Maybe one day the iPad Pro + stylus will do wonders for visual programming languages like VVVV (can't think of any others).
> When it comes to programming, I just can't see myself typing thousands of lines of code on a tiny iPad screen
iPad Pro has a 13 inch screen; that’s the same size as my MacBook Pro’s display. With a good keyboard, such as the one Apple sells, I don’t see why it should be difficult to write code in an iPad.
I find it difficult to write code on even a 15-inch MBP display. It feels very cramped to me. There's barely room for 2 adjacent windows, so I spend all my time scrolling and switching desktops and re-layering windows.
13" is barely bigger than the 12" display on my Apple IIgs (late 1980's), or my first laptop (mid-1990's). That was a perfect size for a VT100 emulator (it's the same size as the original 1978 VT100!), but that's not how I write software any more.
The same size screen is actually relatively worse than 20 years ago, because these days all documentation is online, so it has to share my screen.
This is an iPad programming system I was hacking on a bit ago: https://www.youtube.com/watch?v=hQUq2INrdiU Also involved is me live-coding a fix for the system in itself (like you would in Smalltalk envs).
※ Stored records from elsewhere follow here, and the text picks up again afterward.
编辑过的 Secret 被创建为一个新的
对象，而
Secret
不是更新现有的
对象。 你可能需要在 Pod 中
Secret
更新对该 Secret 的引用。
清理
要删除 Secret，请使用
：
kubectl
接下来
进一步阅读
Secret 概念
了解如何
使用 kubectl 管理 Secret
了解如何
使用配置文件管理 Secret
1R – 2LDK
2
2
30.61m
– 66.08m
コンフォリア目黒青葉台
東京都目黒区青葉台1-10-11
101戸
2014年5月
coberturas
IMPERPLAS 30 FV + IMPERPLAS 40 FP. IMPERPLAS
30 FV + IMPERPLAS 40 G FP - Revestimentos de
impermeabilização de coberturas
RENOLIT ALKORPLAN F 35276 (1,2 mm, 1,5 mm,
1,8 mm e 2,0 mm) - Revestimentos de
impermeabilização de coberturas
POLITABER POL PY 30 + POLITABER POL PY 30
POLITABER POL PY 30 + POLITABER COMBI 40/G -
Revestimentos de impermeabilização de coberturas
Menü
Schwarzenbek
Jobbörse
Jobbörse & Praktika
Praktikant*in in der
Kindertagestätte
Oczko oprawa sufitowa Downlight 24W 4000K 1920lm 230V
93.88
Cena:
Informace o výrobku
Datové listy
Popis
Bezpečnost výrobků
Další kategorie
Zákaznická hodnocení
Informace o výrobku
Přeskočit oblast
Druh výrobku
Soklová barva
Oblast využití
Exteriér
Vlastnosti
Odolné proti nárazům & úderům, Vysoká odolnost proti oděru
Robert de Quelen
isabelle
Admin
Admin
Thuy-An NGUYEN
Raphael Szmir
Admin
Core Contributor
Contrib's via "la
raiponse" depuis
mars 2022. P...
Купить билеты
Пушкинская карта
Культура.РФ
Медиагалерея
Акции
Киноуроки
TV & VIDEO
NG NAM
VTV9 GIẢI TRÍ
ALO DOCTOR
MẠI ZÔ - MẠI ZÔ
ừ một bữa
> To avoid having to re-create the same key commands multiple times, and to only do so when actually needed, we’ll use a lazy property to keep track of them internally as well
Honestly, I think this is a premature optimization. I don’t think it’s worth trying to prevent the allocation of a four element constant dictionary, especially one which requires awkward syntax (indirection through a computed value) to work because it must fulfill a protocol requirement.
I can imagine that Apple is ready to release an OS for the iPad with the full functionality (file system, mouse & cursor) and would do so in the event of the more expensive and port-lacking new Air undersells. Wouldn't surprise me if they had it ready as a backup plan, especially seeing the success of tablet computing with the MS Surface.
> especially seeing the success of tablet computing with the MS Surface.
MS Surface sales last quarter: 602,000.
iPad sales last quarter: 9.6 million. Even the Mac shifted over 5 million machines, all the more impressive when one considers that for much of that quarter staple models such as the Air were long, long overdue a refresh. The Surface sales figure presumably includes models that aren’t even tablets - the “Surface Laptop” is likely one of their best sellers I’d assume, given the attractive combination of price, design, specs and generally positive reviews.
While I too would love to see the features you suggest in iOS, Apple’s success in the tablet space is largely unprecedented for a computer manufacturer.
I find it so weird that people continually talk about apple as if it’s producing one failure after another and they need to start copying less successful products, when it’s the largest company in the world and has more profits by far than any of their competitors in any market they’re in.
Fair enough, the numbers speak for themselves.
What strikes me as interesting though is that the Surface uncovered a lot of people (especially students on my campus) willing to use tablets as a primary device. I'd bet that a lot of people would shift from Macs to iPads if they had a more comprehensive OS.
I'd be interested in seeing what portion of total Surface revenue is from the Surface Book and the Surface Laptop, which are fairly traditional products compared to the tablets.